# N(HB)GD! 7 String Strandberg Boden "Walterson Style" aka "the Fruitberg"



## Walterson (Aug 14, 2013)

It's Done!

I worked on this guitar while this one was beeing lacquered:
http://www.sevenstring.org/forum/se...-metal-machine-picture-heavy.html#post3670570

The Idea behind this guitar was to build something more eco friendly, all woods were harvested locally.

The pretty detailed build thread:
http://www.sevenstring.org/forum/lu...-home-build-eco-strandberg-boden-7-clone.html

Some of you might ask: Yes, I asked Ola and he allowed me to use his Design -> thanks again Ola! 

Specs first:

Scale length: 26,125"
Body: Cherry
Top: figured apple tree wood
Neck: 5 piece Apple/Maple/Plum/Maple/Apple
Fretboard: plum
Fretboard Radius: 16"
Finish: polymerizing hard oil
Bridge: ABM Single String Headless Bridges
Headpiece: ETS
Pickups: Lace Deathbucker 7 & Alumitone 7

Pics:
























































Oh and don't forget to watch:


----------



## Vostre Roy (Aug 14, 2013)

Dat neck joint 

Awesome work man, congrats!


----------



## Lorcan Ward (Aug 14, 2013)

Awesome looking guitar, It must sound.......fruity!


----------



## muffinbutton (Aug 14, 2013)

That neck looks awesome. It's really cool that you did this with all local woods.


----------



## teamSKDM (Aug 14, 2013)

What's weird Is I love headless 8's , and headless 6's , never cared much for headless 7s but this is one killer axe seriously. Bravo to you sir.


----------



## larry (Aug 14, 2013)

this looks great, you're good at this. since you've become so proficient at building guitars, do you find it difficult to buy production instruments? have there been times where you were tempted, but declined since you know you're able to replicate it?


----------



## Alberto7 (Aug 14, 2013)

FINALLY it's ready!  Happy NGD man! It looks just as killer as I thought it would! Congrats on building this beauty!


----------



## JPMike (Aug 14, 2013)

Amazing job, sir!!! HNGD!!! Any soundclips??


----------



## Cowboyfromhell (Aug 14, 2013)

WOW Awesome work dude! You really nailed it !


----------



## ILuvPillows (Aug 14, 2013)

That's a beautiful carve on the lower horn, awesome build.


----------



## Tordah (Aug 14, 2013)

If only you could hear the sounds I made after seeing those complete pictures. It was sort of like:

"Ooooohhhhhhhhohohohohoooooorrffffff".

Glorious work as always, that wood grain makes it look 100% from nature.


----------



## mnemonic (Aug 14, 2013)

● ● ● ●

## SET EXERCISE
Please write the next part of the forum thread above about the homemade seven-string headless guitar, starting with the post from mnemonic.

● ● ● ●

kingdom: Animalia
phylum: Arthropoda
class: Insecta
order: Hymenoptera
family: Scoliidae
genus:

● ● ● ●

## EXERCISE RESULT
damn, so nice. 

but... the control cavity... how? You didn't seriously install pickups and wire everything up just through the hole covered by the jackplate did you? Thats gotta be hard. 

Seriously clean look though. 

how does it sound with such a wood combo?


----------



## BigBaldIan (Aug 14, 2013)

Excellent work and props for using sustainable timber.


----------



## leonardo7 (Aug 14, 2013)

Simply incredibly amazing


----------



## helferlain (Aug 14, 2013)

Great job!!! 

How do you like the usability of the ABM tuners? I found them hard to tune, esp. the lower strings. Not to compare with the transmission of standard tuners. But your experience may differ...

And: Please add some pics of the headpiece wit the view from / to the backside of the neck.


----------



## LolloBlaskhyrt (Aug 14, 2013)

Well done!! Looks great!!


----------



## MetalBuddah (Aug 14, 2013)

The fr00t is with you 

Fantastic job, Walterson!!!! This is probably my favorite of all of your builds


----------



## SavM (Aug 14, 2013)

Awesome stuff man! You've done a tremendous job> Also I will be following the frog!!
Keep up the good work, you've got quite a following now lol.


----------



## Dawn of the Shred (Aug 14, 2013)

Very nice!


----------



## Shawn (Aug 14, 2013)

Very nice....and great pics too.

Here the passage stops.